Segment Start: Materials provided
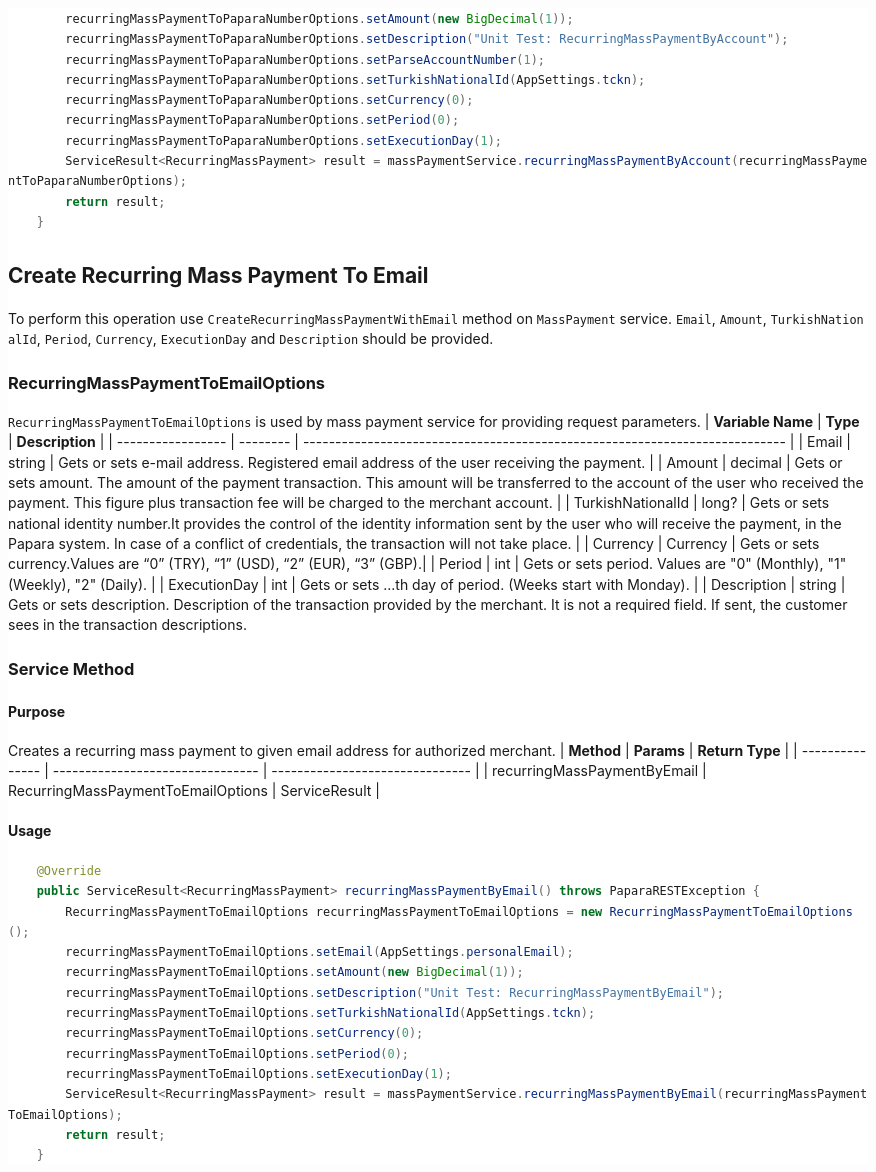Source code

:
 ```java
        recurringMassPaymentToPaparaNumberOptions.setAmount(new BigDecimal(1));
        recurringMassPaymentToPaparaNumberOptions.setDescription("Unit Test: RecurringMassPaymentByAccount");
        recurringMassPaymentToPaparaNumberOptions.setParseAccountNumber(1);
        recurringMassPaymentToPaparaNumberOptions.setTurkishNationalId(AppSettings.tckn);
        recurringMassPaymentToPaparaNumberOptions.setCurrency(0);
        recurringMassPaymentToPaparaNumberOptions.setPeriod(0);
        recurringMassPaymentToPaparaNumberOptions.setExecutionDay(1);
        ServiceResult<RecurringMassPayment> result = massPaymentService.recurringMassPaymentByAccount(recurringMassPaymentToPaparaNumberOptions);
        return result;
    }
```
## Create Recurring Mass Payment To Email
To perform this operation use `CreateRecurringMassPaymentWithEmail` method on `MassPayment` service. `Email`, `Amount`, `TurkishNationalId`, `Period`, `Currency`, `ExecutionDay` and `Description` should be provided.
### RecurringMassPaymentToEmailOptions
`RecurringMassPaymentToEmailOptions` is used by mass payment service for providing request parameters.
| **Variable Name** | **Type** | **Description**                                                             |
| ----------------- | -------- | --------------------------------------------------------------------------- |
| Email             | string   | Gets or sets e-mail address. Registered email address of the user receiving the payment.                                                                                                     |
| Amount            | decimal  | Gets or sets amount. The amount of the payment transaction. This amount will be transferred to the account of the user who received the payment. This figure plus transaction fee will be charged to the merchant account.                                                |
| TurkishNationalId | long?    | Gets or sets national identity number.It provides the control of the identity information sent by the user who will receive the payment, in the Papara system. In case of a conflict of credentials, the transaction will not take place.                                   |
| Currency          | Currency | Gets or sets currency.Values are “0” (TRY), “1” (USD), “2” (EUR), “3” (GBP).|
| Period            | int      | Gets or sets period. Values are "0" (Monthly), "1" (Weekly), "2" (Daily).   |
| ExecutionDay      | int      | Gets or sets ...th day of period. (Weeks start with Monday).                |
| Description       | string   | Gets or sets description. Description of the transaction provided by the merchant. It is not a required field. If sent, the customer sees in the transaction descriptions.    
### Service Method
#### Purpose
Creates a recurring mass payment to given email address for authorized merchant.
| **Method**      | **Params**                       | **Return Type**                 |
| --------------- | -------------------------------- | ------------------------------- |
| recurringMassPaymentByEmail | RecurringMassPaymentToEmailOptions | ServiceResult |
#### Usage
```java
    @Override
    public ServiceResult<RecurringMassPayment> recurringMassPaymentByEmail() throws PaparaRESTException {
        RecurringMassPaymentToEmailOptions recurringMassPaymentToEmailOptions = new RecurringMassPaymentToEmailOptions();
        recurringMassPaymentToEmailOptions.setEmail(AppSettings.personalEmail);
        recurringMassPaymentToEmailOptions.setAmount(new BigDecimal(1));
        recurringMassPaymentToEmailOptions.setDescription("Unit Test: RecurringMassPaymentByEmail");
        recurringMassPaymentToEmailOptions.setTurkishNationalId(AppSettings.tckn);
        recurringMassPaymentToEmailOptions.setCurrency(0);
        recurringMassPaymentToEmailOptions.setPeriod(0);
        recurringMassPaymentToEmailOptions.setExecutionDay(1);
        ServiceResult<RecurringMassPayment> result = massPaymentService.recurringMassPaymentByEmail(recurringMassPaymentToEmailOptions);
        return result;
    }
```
Segment End: Materials provided
Segment Start: Materials provided
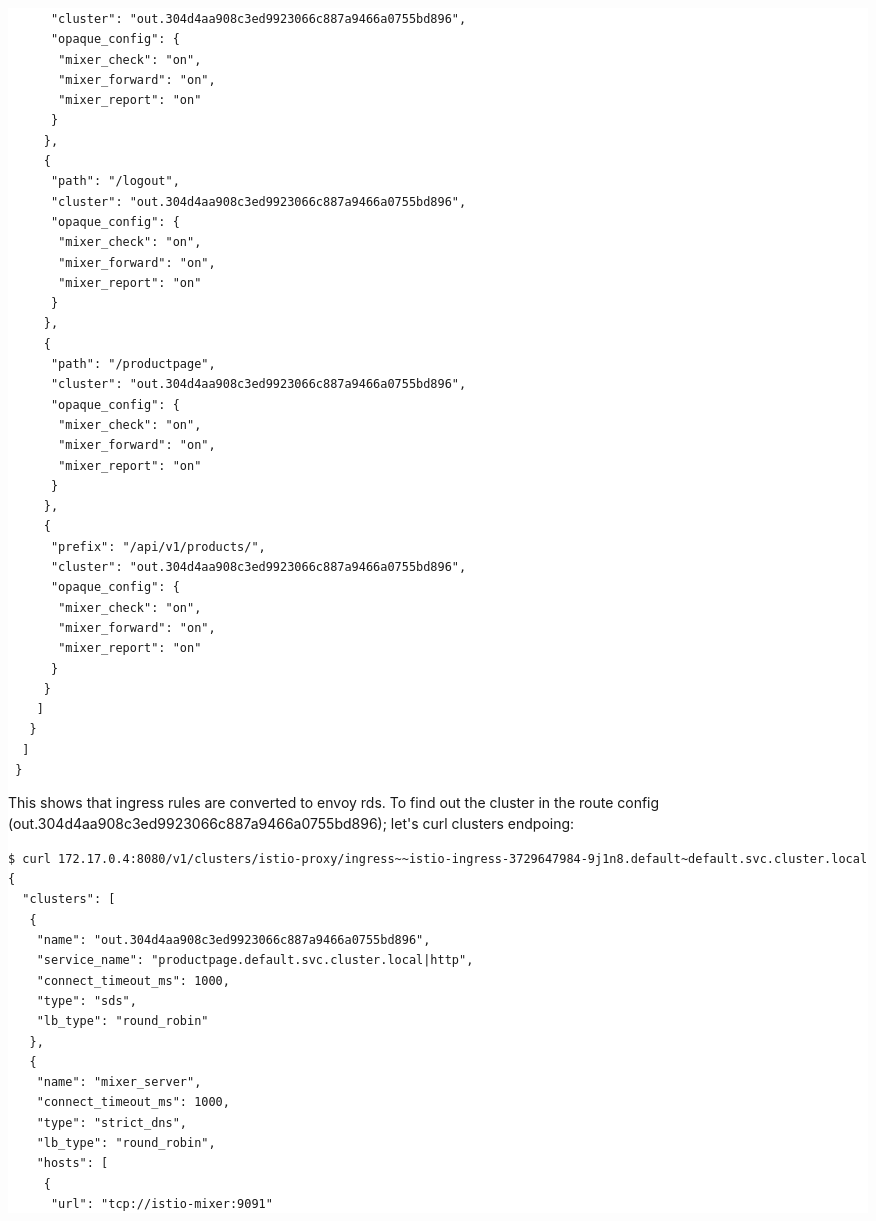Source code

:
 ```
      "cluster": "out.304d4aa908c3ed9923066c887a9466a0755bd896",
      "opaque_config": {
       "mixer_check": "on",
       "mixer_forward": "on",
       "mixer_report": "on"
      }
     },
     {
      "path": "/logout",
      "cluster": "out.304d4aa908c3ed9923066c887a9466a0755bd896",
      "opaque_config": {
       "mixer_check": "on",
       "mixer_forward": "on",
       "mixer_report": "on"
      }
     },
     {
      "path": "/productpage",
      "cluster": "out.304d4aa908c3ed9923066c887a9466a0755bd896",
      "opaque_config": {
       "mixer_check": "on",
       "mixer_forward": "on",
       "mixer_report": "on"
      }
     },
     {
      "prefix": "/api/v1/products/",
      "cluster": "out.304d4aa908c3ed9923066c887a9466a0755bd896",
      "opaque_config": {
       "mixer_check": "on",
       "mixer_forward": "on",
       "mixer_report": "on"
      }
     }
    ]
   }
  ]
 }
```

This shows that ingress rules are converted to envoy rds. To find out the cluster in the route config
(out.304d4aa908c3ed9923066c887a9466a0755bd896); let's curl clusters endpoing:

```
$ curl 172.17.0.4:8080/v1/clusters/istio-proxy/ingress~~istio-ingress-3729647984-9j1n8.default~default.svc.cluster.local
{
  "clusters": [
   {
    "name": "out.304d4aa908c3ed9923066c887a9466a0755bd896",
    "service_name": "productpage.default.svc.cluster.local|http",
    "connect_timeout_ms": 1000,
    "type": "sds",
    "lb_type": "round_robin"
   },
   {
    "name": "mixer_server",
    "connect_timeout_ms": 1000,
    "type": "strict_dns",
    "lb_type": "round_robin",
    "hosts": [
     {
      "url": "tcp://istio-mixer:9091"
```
Segment End: Materials provided
Segment Start: Materials provided
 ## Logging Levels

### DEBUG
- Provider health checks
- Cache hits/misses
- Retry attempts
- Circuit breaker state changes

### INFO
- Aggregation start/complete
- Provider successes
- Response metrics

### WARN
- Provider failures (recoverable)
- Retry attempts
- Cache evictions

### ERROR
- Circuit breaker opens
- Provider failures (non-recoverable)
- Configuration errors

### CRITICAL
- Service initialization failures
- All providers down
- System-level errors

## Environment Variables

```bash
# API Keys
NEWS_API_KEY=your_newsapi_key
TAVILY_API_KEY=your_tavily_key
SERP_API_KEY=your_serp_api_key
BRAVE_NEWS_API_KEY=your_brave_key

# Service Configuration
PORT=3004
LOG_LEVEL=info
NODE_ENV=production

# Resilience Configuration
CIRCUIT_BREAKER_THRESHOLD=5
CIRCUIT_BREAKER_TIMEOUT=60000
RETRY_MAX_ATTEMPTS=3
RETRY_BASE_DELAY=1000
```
Segment End: Materials provided
Exercise directions
Scan the preceding listing for the string "setExecutionDay" and copy every line where it occurs.

Task result
        recurringMassPaymentToPaparaNumberOptions.setExecutionDay(1);
        recurringMassPaymentToEmailOptions.setExecutionDay(1);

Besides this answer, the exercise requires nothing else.